» **Supplied passage**
◆ ◆ ◆

To think, in a merciful spirit, of the
jungle--barely to contemplate, in a temper of humanity, the
incomprehensible cane-thickets, dark and bristly, into which that bloody
_cheeta_ will drag that unoffending poodle!
But surely the least philosophic of readers, who hates philosophy 'as toad
or asp,' must yet be aware, that, where new growths are not germinating,
it is no sort of praise to be free from the throes of growth. Where
expansion is hopeless, it is little glory to have escaped distortion. Nor
is it any blame that the rich fermentation of grapes should disturb the
transparency of their golden fluids. Fox had nothing new to tell us, nor
did he hold a position amongst men that required or would even have
allowed him to tell anything new. He was helmsman to a party; what he had
to do, though seeming to _give_ orders, was simply to repeat _their_
orders--'Port your helm,' said the party; 'Port it is,' replied the
helmsman.--But Burke was no steersman; he was the Orpheus that sailed with
the Argonauts; he was their _seer_, seeing more in his visions than he
always understood himself; he was their watcher through the hours of
night; he was their astrological interpreter. Who complains of a prophet
for being a little darker of speech than a post-office directory? or of
him that reads the stars for being sometimes perplexed?
But, even as to facts, Schlosser is always blundering.

◆ ◆ ◆

» **Given data**
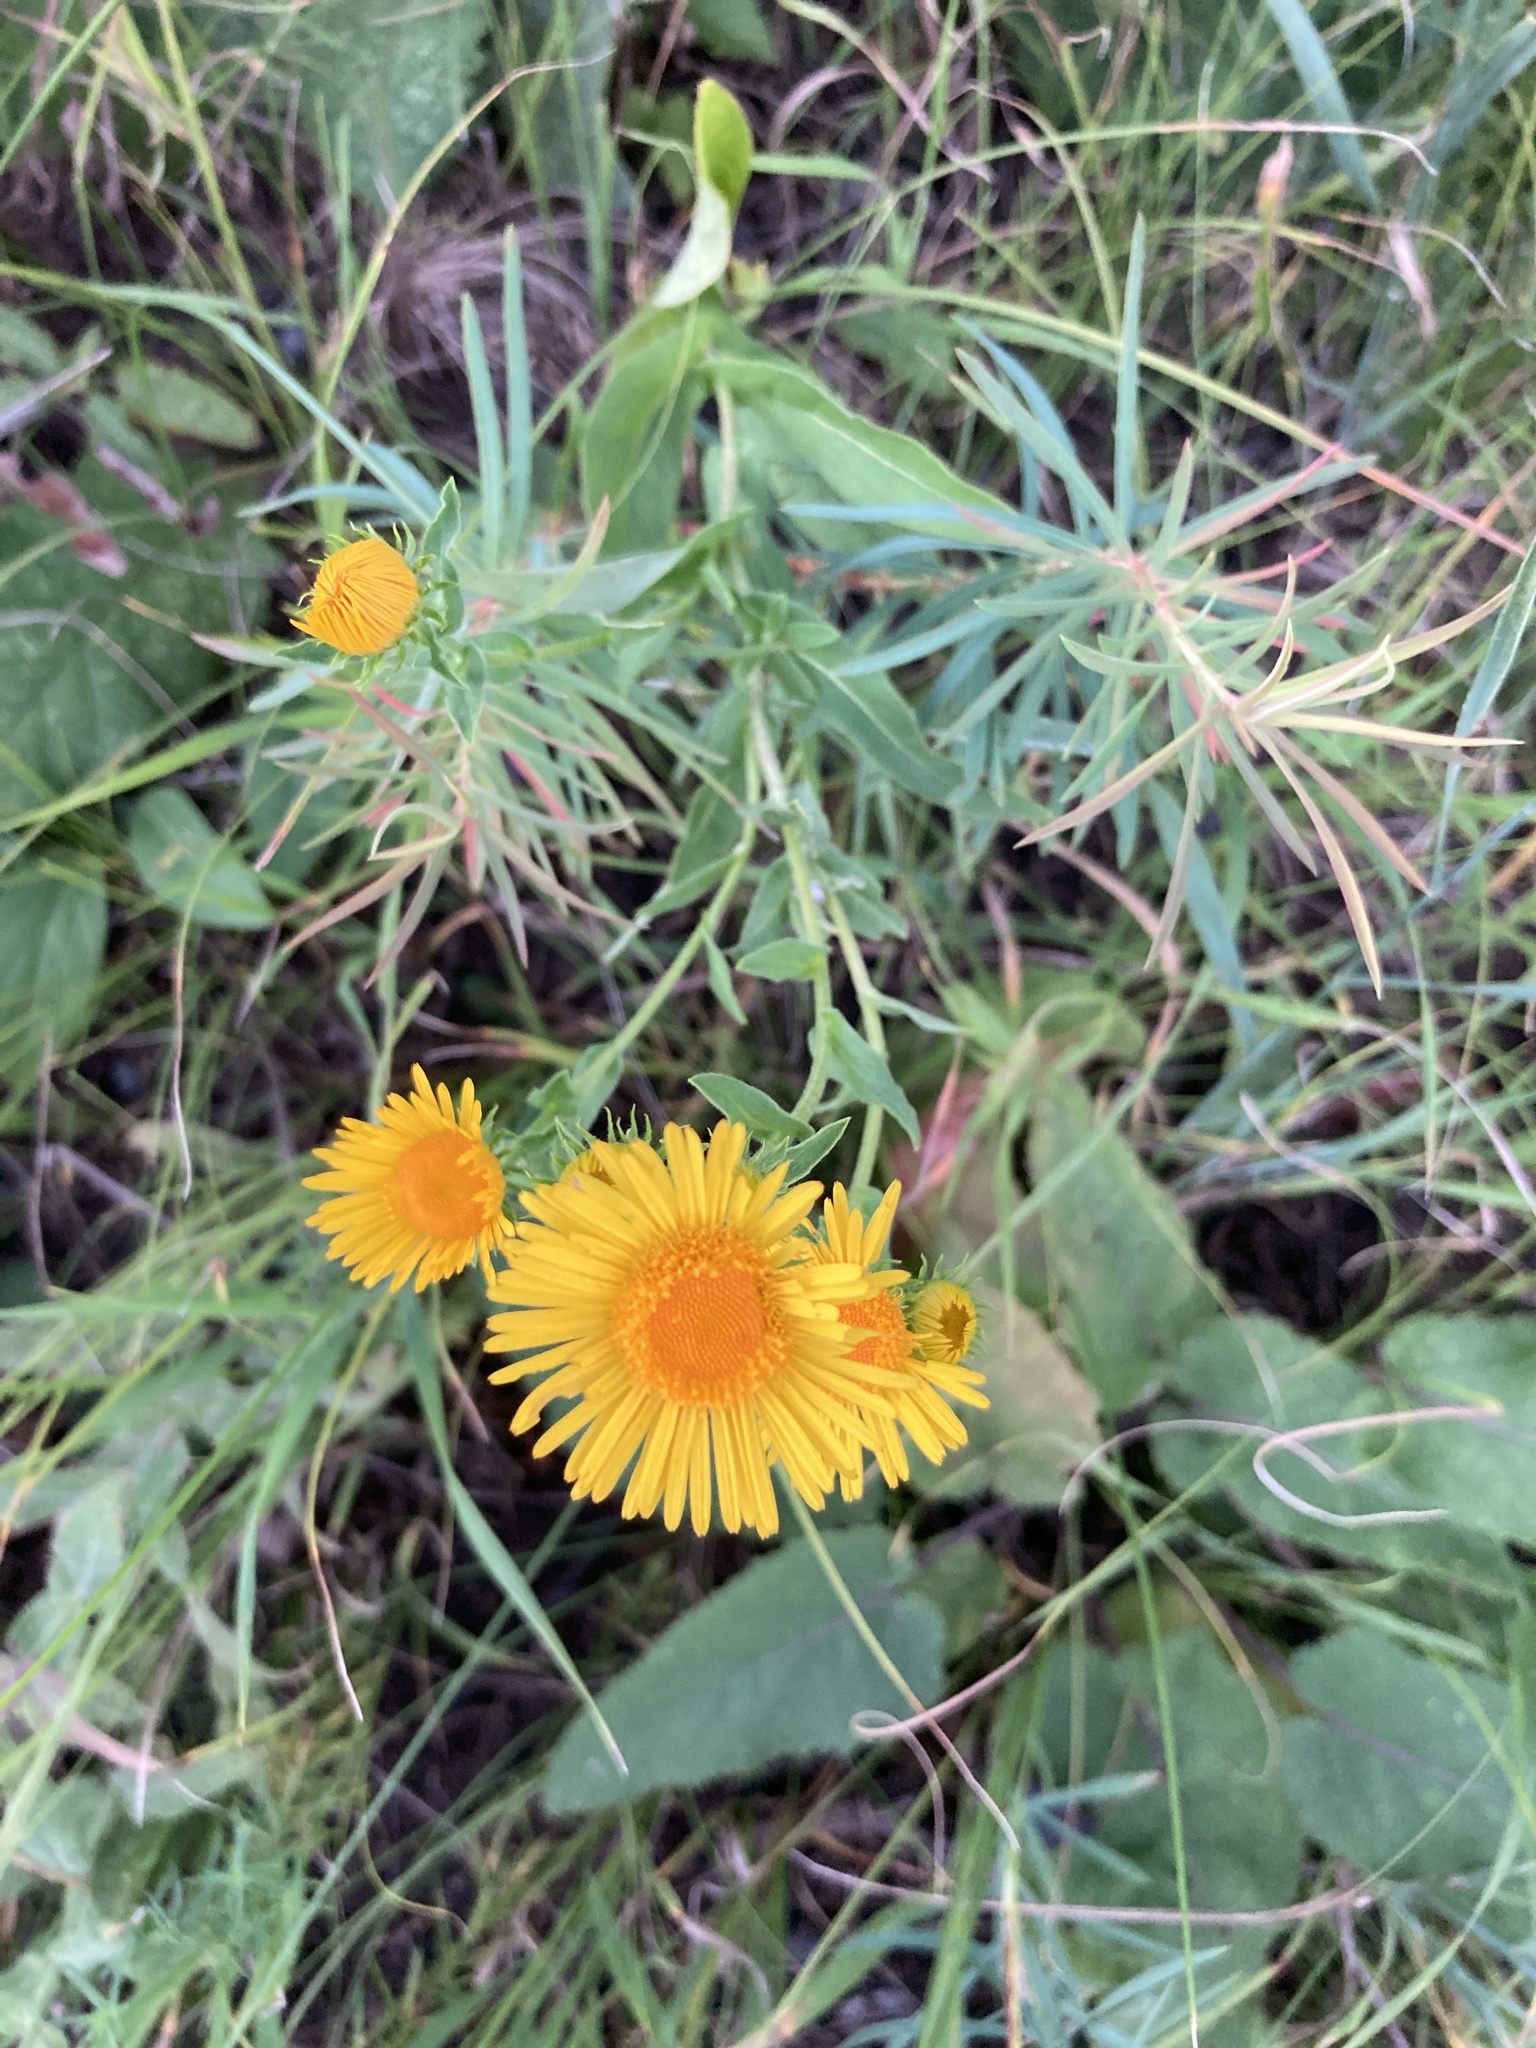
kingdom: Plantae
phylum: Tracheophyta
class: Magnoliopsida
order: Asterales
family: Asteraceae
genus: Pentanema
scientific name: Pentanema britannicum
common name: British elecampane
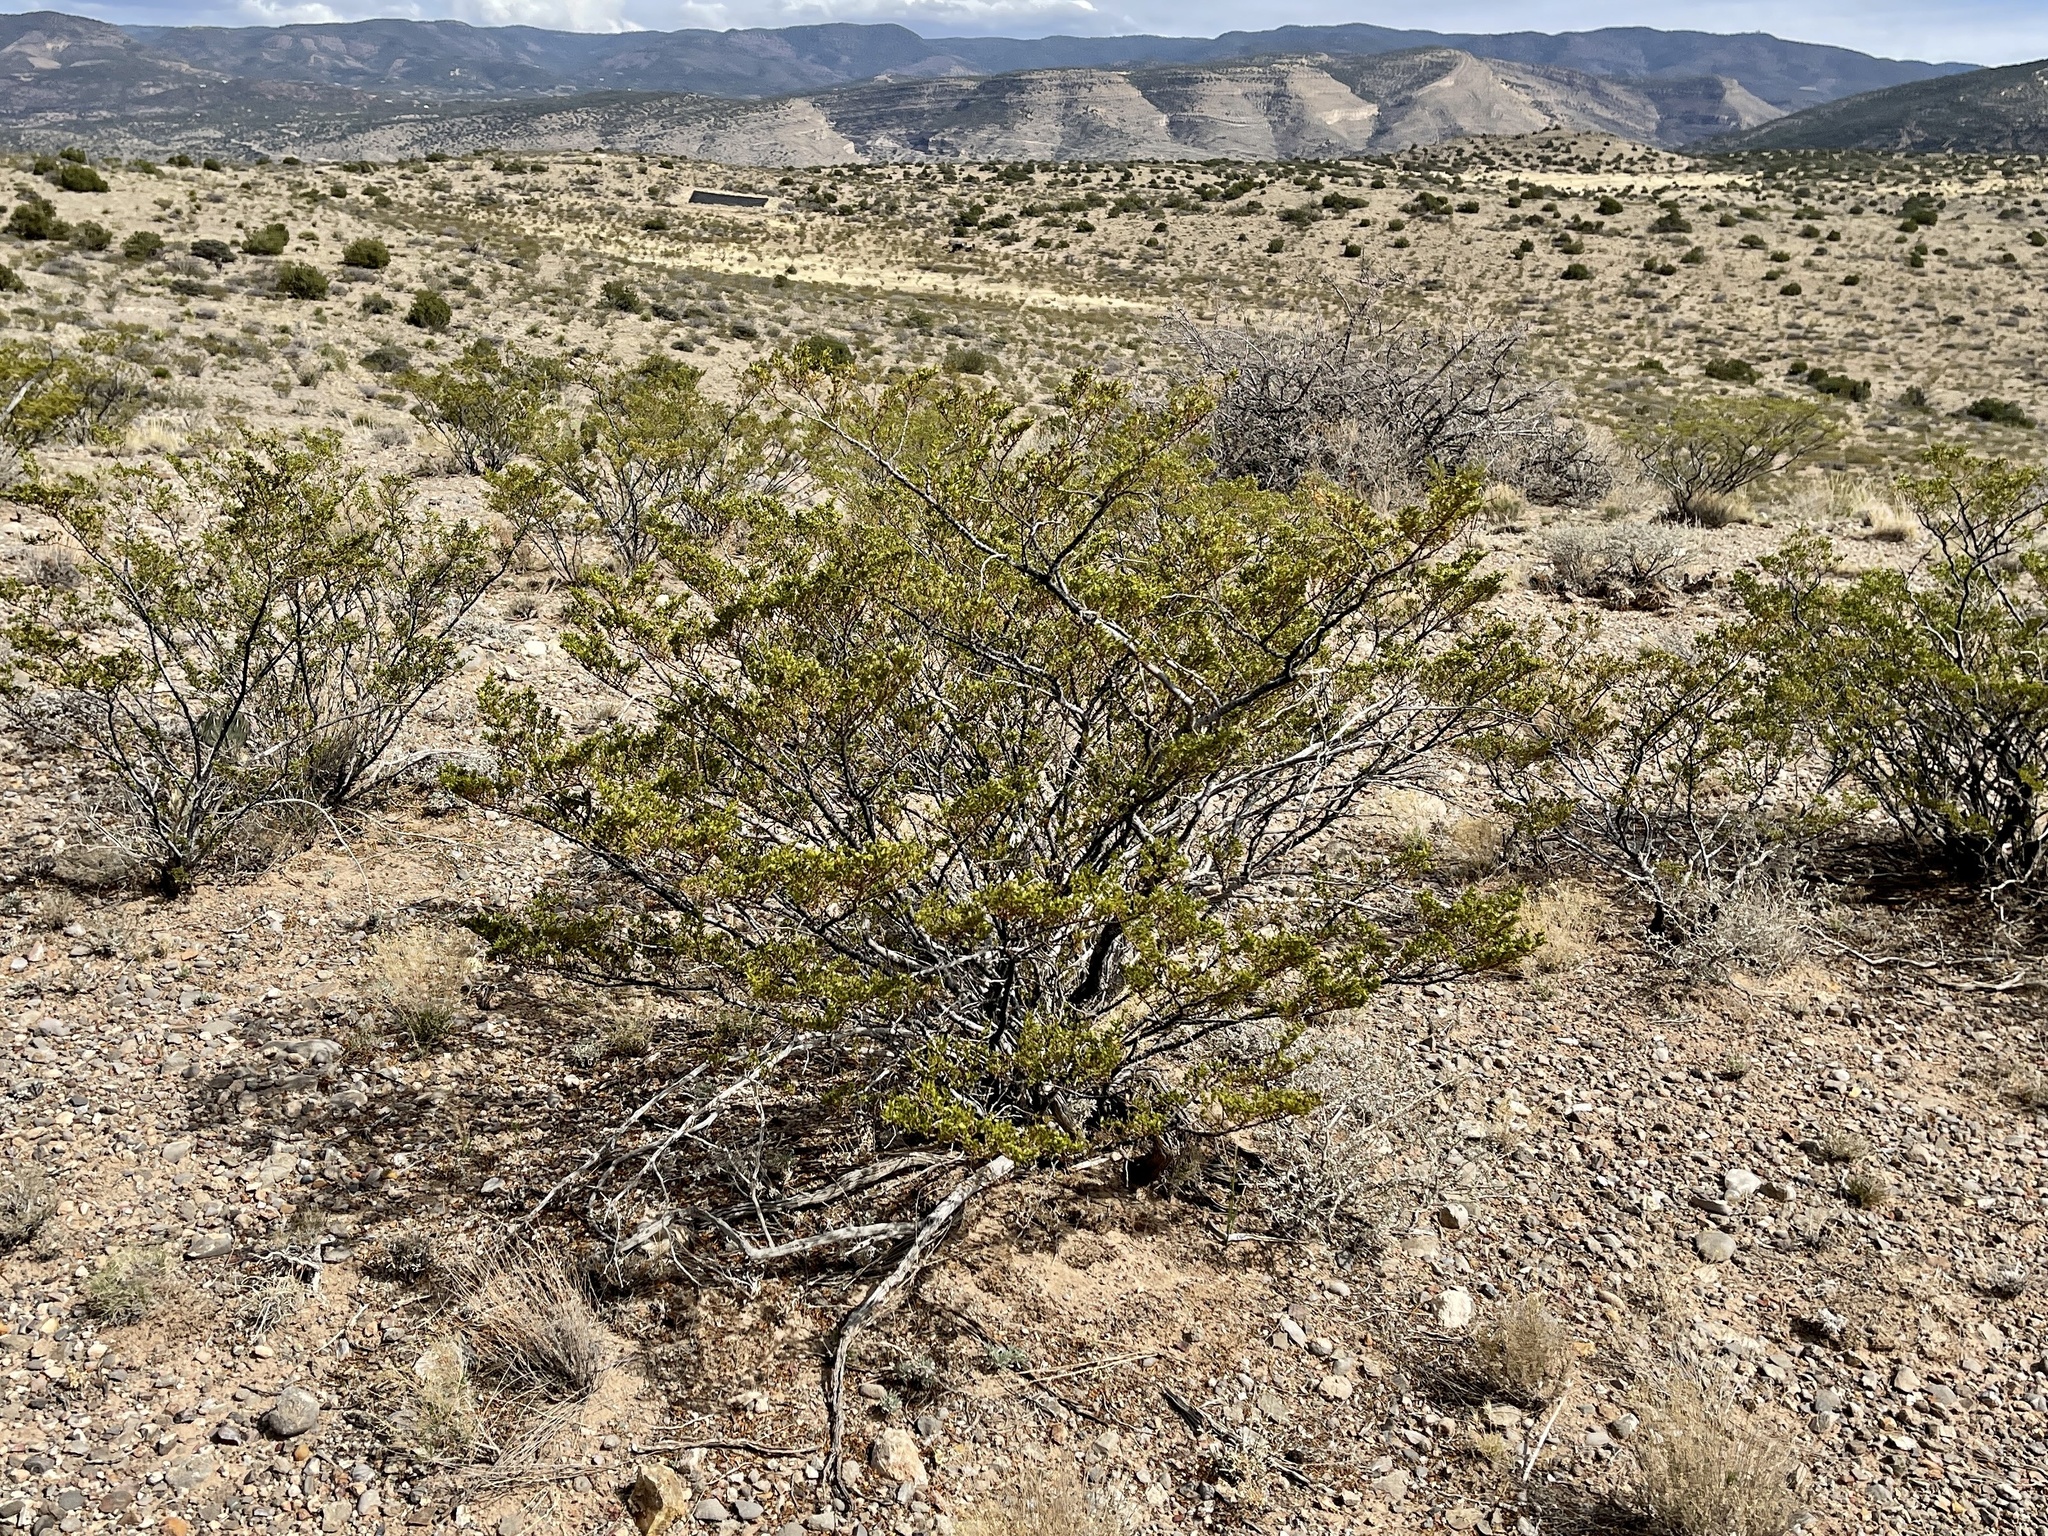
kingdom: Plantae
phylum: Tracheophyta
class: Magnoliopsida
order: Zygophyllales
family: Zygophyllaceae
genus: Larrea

◆ ◆ ◆

» **Required task A**
Which animals does the passage on Burke and Fox name?
» **Required task B**
Write out every line of the taxonomic listing word for word, leaving out the picture lines.

» **Final answer A**
cheeta, poodle, toad, asp

» **Final answer B**
kingdom: Plantae
phylum: Tracheophyta
class: Magnoliopsida
order: Asterales
family: Asteraceae
genus: Pentanema
scientific name: Pentanema britannicum
common name: British elecampane
kingdom: Plantae
phylum: Tracheophyta
class: Magnoliopsida
order: Zygophyllales
family: Zygophyllaceae
genus: Larrea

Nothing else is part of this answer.